<pre>Input:
X_train=train_df.drop("Survived",axis=1)
Y_train=train_df["Survived"]
X_test=test_df.drop("PassengerId",axis=1).copy()
X_train.head()
Y_train.head()
X_test.head()
Output:
Pclass----Sex-----Age-------Parch-----Fare-------EMbarked
3--------- 0 -----34.5------0---------7.82-------2
3--------- 1 -----47 ------0---------7----------0
2--------- 0 -----62 ------0---------9.68-------2
3--------- 0 -----27 ------0---------8.66-------0
3--------- 1 -----22 ------1---------12.2-------0
Input:
X_train.shape,Y_train.shape,X_test.shape
Output:((891, 7), (891,), (418, 6))
input:X_train.head()
output:
Survived---Pclass----Sex----Age-----Parch----Fare----Embarked
0----------3---------0------22-------0--------7.25------0
1----------1---------1------38-------0--------71.2833----1
1----------3---------1-------26------0--------7.925------0
1----------1---------1-------35------0---------53.1------0
0----------3---------0-------35------0---------8.05------0
# Logistic Regression
logreg = LogisticRegression()
logreg.fit(X_train, Y_train)
Y_pred = logreg.predict(X_test)
acc_log = round(logreg.score(X_train, Y_train) * 100, 2)
acc_log
c:\users\user\appdata\local\programs\python\python37\lib\site-packages\sklearn\linear_model\logistic.py:432: FutureWarning: Default solver will be changed to 'lbfgs' in 0.22. Specify a solver to silence this warning.
FutureWarning)
ValueError Traceback (most recent call last)

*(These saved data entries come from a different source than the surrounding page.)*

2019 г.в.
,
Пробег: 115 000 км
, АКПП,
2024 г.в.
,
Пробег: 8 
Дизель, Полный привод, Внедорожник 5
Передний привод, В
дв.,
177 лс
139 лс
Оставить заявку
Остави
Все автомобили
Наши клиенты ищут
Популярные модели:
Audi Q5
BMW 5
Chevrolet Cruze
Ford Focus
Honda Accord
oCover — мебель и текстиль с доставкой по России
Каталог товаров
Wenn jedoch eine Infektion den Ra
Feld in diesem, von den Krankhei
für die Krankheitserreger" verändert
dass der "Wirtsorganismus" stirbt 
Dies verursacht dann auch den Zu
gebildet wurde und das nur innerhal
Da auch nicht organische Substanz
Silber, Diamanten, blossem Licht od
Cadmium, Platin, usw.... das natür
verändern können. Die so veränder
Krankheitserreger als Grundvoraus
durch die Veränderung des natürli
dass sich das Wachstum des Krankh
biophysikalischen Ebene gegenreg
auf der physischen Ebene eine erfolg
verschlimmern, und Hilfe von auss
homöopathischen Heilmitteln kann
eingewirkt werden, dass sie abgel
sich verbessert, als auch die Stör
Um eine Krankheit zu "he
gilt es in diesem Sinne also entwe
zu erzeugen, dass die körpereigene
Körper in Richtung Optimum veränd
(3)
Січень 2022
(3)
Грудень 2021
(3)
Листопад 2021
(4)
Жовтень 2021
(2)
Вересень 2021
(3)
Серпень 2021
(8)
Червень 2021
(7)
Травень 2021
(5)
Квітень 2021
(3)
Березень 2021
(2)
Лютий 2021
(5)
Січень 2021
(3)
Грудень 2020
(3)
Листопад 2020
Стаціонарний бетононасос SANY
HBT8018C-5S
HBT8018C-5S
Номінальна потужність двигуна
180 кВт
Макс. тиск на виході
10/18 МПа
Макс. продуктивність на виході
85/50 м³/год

<ipython-input-64-5854ca91fc64> in <module>
3 logreg = LogisticRegression()
4 logreg.fit(X_train, Y_train)
----> 5 Y_pred = logreg.predict(X_test)
6 acc_log = round(logreg.score(X_train, Y_train) * 100, 2)
7 acc_log
c:\users\user\appdata\local\programs\python\python37\lib\site-packages\sklearn\linear_model\base.py in predict(self, X)
287 Predicted class label per sample.
288 """
--> 289 scores = self.decision_function(X)
290 if len(scores.shape) == 1:
291 indices = (scores > 0).astype(np.int)
c:\users\user\appdata\local\programs\python\python37\lib\site-packages\sklearn\linear_model\base.py in decision_function(self, X)
268 if X.shape[1] != n_features:
269 raise ValueError("X has %d features per sample; expecting %d"
--> 270 % (X.shape[1], n_features))
271
272 scores = safe_sparse_dot(X, self.coef_.T,
ValueError: X has 6 features per sample; expecting 7
What I have tried:
I tried deleting the Survived column from the train data frame but still it is of no use.
Moreover dropping the Passengerid column from the test data frame removes it from the data frame but dropping the survived column from the train data frame doesn't remove it.